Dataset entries
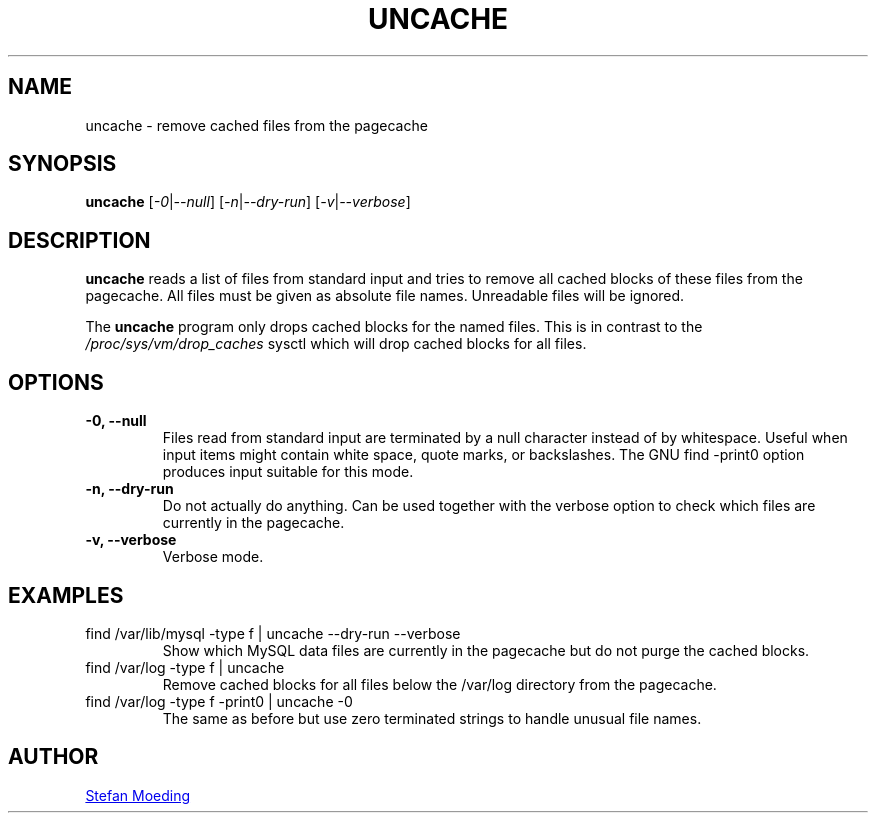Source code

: .TH UNCACHE 8 "28 July 2021"
.SH NAME
uncache \- remove cached files from the pagecache
.SH SYNOPSIS
.B uncache
.RI [ \-0 | \-\-null ]
.RI [ \-n | \-\-dry-run ]
.RI [ \-v | \-\-verbose ]
.SH DESCRIPTION
.B uncache
reads a list of files from standard input and tries to remove all
cached blocks of these files from the pagecache.
All files must be given as absolute file names.
Unreadable files will be ignored.
.PP
The
.B uncache
program only drops cached blocks for the named files.
This is in contrast to the
.IR /proc/sys/vm/drop_caches
sysctl which will drop cached blocks for all files.
.SH OPTIONS
.TP
.B \-0, \-\-null
Files read from standard input are terminated by a null character
instead of by whitespace.
Useful when input items might contain white space, quote marks, or
backslashes.
The GNU find \-print0 option produces input suitable for this mode.
.TP
.B \-n, \-\-dry-run
Do not actually do anything.
Can be used together with the verbose option to check which files are
currently in the pagecache.
.TP
.B \-v, \-\-verbose
Verbose mode.
.SH EXAMPLES
.TP
find /var/lib/mysql -type f | uncache --dry-run --verbose
Show which MySQL data files are currently in the pagecache but do not
purge the cached blocks.
.TP
find /var/log -type f | uncache
Remove cached blocks for all files below the /var/log directory from
the pagecache.
.TP
find /var/log -type f -print0 | uncache -0
The same as before but use zero terminated strings to handle unusual
file names.
.SH AUTHOR
.MT stm@kill-9.net
Stefan Moeding
.ME
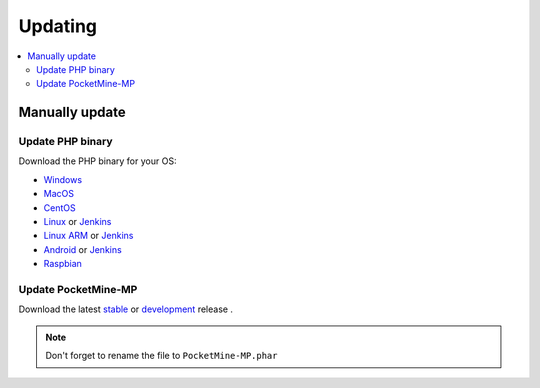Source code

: .. _update:

Updating
========

.. contents::
	:local:
	:depth: 2

Manually update
---------------

Update PHP binary
+++++++++++++++++

Download the PHP binary for your OS:

* `Windows <Win-Bintray_>`_
* `MacOS <PHP-Bintray_>`_
* `CentOS <PHP-Bintray_>`_
* `Linux <PHP-Bintray_>`_ or `Jenkins <PHP-Jenkins_>`_
* `Linux ARM <PHP-Bintray->`_ or `Jenkins <PHP-Jenkins_>`_
* `Android <PHP-Bintray_>`_ or `Jenkins <PHP-Jenkins_>`_
* `Raspbian <PHP-Bintray_>`_

Update PocketMine-MP
++++++++++++++++++++

Download the latest `stable <PM-Stable_>`_ or `development <PM-Dev_>`_ release .

.. note:: Don't forget to rename the file to ``PocketMine-MP.phar``

.. _Win-Bintray: https://bintray.com/pocketmine/PocketMine/Windows-PHP-Binaries/view#files
.. _PHP-Bintray: https://bintray.com/pocketmine/PocketMine/Unix-PHP-Binaries/view#files
.. _PHP-Jenkins: http://jenkins.pocketmine.net/
.. _PM-Stable: https://github.com/PocketMine/PocketMine-MP/releases
.. _PM-Dev: http://jenkins.pocketmine.net/job/PocketMine-MP/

Assigned task => Write out nothing but the lines from the one with "The GNU find" through the last line of the entries, exactly as they stand; pictures are not part of the copy.

Expected answer =>
The GNU find \-print0 option produces input suitable for this mode.
.TP
.B \-n, \-\-dry-run
Do not actually do anything.
Can be used together with the verbose option to check which files are
currently in the pagecache.
.TP
.B \-v, \-\-verbose
Verbose mode.
.SH EXAMPLES
.TP
find /var/lib/mysql -type f | uncache --dry-run --verbose
Show which MySQL data files are currently in the pagecache but do not
purge the cached blocks.
.TP
find /var/log -type f | uncache
Remove cached blocks for all files below the /var/log directory from
the pagecache.
.TP
find /var/log -type f -print0 | uncache -0
The same as before but use zero terminated strings to handle unusual
file names.
.SH AUTHOR
.MT stm@kill-9.net
Stefan Moeding
.ME
Source code

: .. _update:

Updating
========

.. contents::
	:local:
	:depth: 2

Manually update
---------------

Update PHP binary
+++++++++++++++++

Download the PHP binary for your OS:

* `Windows <Win-Bintray_>`_
* `MacOS <PHP-Bintray_>`_
* `CentOS <PHP-Bintray_>`_
* `Linux <PHP-Bintray_>`_ or `Jenkins <PHP-Jenkins_>`_
* `Linux ARM <PHP-Bintray->`_ or `Jenkins <PHP-Jenkins_>`_
* `Android <PHP-Bintray_>`_ or `Jenkins <PHP-Jenkins_>`_
* `Raspbian <PHP-Bintray_>`_

Update PocketMine-MP
++++++++++++++++++++

Download the latest `stable <PM-Stable_>`_ or `development <PM-Dev_>`_ release .

.. note:: Don't forget to rename the file to ``PocketMine-MP.phar``

.. _Win-Bintray: https://bintray.com/pocketmine/PocketMine/Windows-PHP-Binaries/view#files
.. _PHP-Bintray: https://bintray.com/pocketmine/PocketMine/Unix-PHP-Binaries/view#files
.. _PHP-Jenkins: http://jenkins.pocketmine.net/
.. _PM-Stable: https://github.com/PocketMine/PocketMine-MP/releases
.. _PM-Dev: http://jenkins.pocketmine.net/job/PocketMine-MP/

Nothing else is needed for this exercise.